1. Jackson advances as error, first, the trial court’s failure to recognize the leave of absence which had been granted her attorney for a period including the day set for hearing on defendant appellee’s motion to set aside the verdict and judgment of April 5, 1978; and, secondly, the consequent setting^ aside of the verdict in plaintiffs absence and on grounds unjustified and contrary to the evidence appellant would have presented at that hearing. It would, ordinarily, be error to proceed in the case while plaintiff should have been protected by leave of absence of her attorney. Eatonton Oil &c. Co. v. Ledbetter, 174 Ga. 715, 719 (163 SE 891). Appellant Jackson moved to set aside that order setting aside the verdict and judgment, on grounds that her attorney had been protected by leave of absence and that the order was contrary to evidence appellant would have presented; however, appellant submitted a brief to the trial court in support of her motion which argued only that ground based on the conduct of the proceeding while plaintiffs attorney was on leave of absence. Neither the pleadings before the trial court, nor any before this court, show any matter of substance which would render the court’s order setting aside the verdict an abuse of discretion or harmful error. Defendant was not in default, but through accident and mistake not shown to be his own, was prevented from defending his cause, and that alone is sufficient to have the verdict against him set *421aside. The motion to set aside the verdict and judgment was in substance a motion for new trial. See Dollar v. Fred W. Amend Co., 58 Ga. App. 797, 798 (199 SE 845). For good reason, the trial court granted it (see Code § 70-208); and appellant showed nothing in her motion to set aside that ruling which would indicate that the trial court’s grant of new trial, or setting aside the verdict and judgment, was an abuse of discretion.
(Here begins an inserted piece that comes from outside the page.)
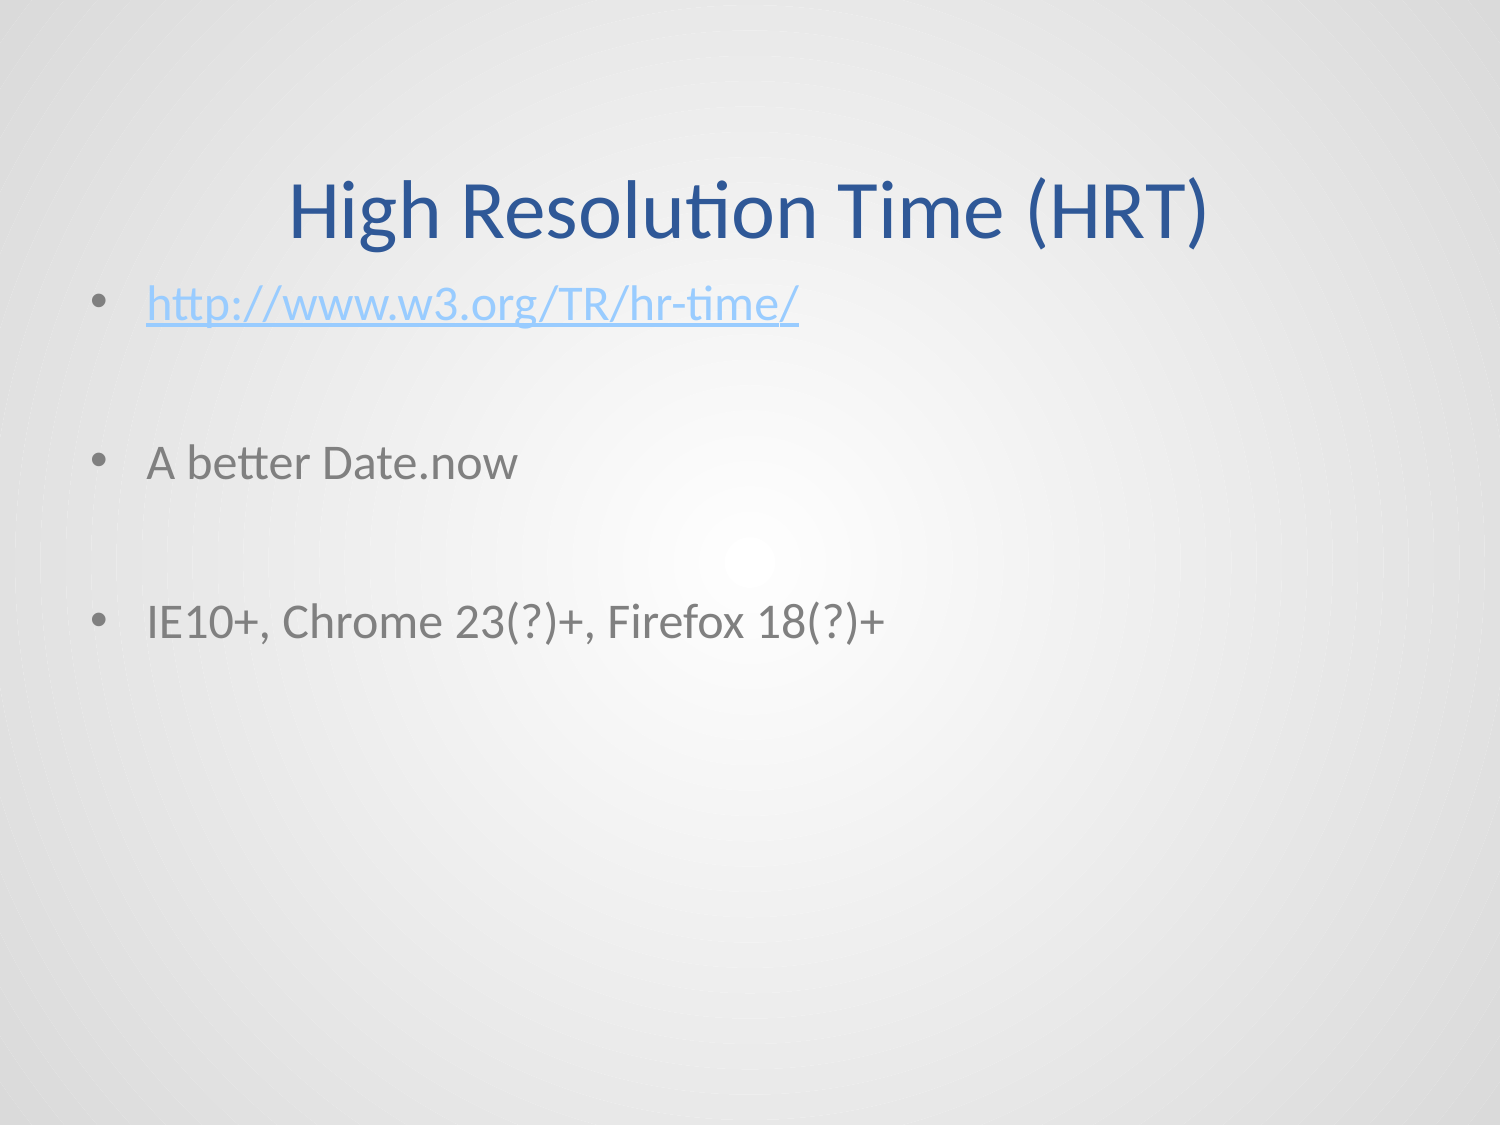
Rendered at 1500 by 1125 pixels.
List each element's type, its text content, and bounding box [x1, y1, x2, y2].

list http://www.w3.org/TR/hr-time/ A better Date.now IE10+, Chrome 23(?)+, Firefox 18(?)+ [75, 262, 1413, 1063]
title High Resolution Time (HRT) [75, 0, 1425, 263]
Argued September 11, 1979 — Decided November 19, 1979. Antonio L. Thomas, for appellant. Fred F. Filsoof, for appellee.

2. The grant of summary judgment to appellee Bekele was error. Bekele filed motion for summary judgment in May, 1978, on grounds that the wrong parties had been sued; no hearing was set and nothing further was done when the case was automatically superseded by Jackson’s first appeal on June 16, 1978. Eight months later, and twenty-one days after the case returned to the trial court on remittitur from this court, Bekele filed a motion to compel production of documents. The summary judgment in his favor was obtained by Bekele in Jackson’s absence at the hearing on motion to compel, without notice to Jackson, without notice that summary judgment would be heard, without notice that a judgment for money damages would be sought on grounds entirely distinct from those plead in the summary judgment motion in May, 1978, and by support of an affidavit of which Jackson had likewise no notice. We have no difficulty in holding the grant to be error (Code §§ 81A-156 (c); 81A-107 (b) (1); 81A-105 (a)). We reverse, and remand the case to the trial court with the case in its posture at the motion to compel production of documents filed in January, 1979.

Judgment reversed and remanded with direction.

Quillian, P. J., and Smith, J., concur.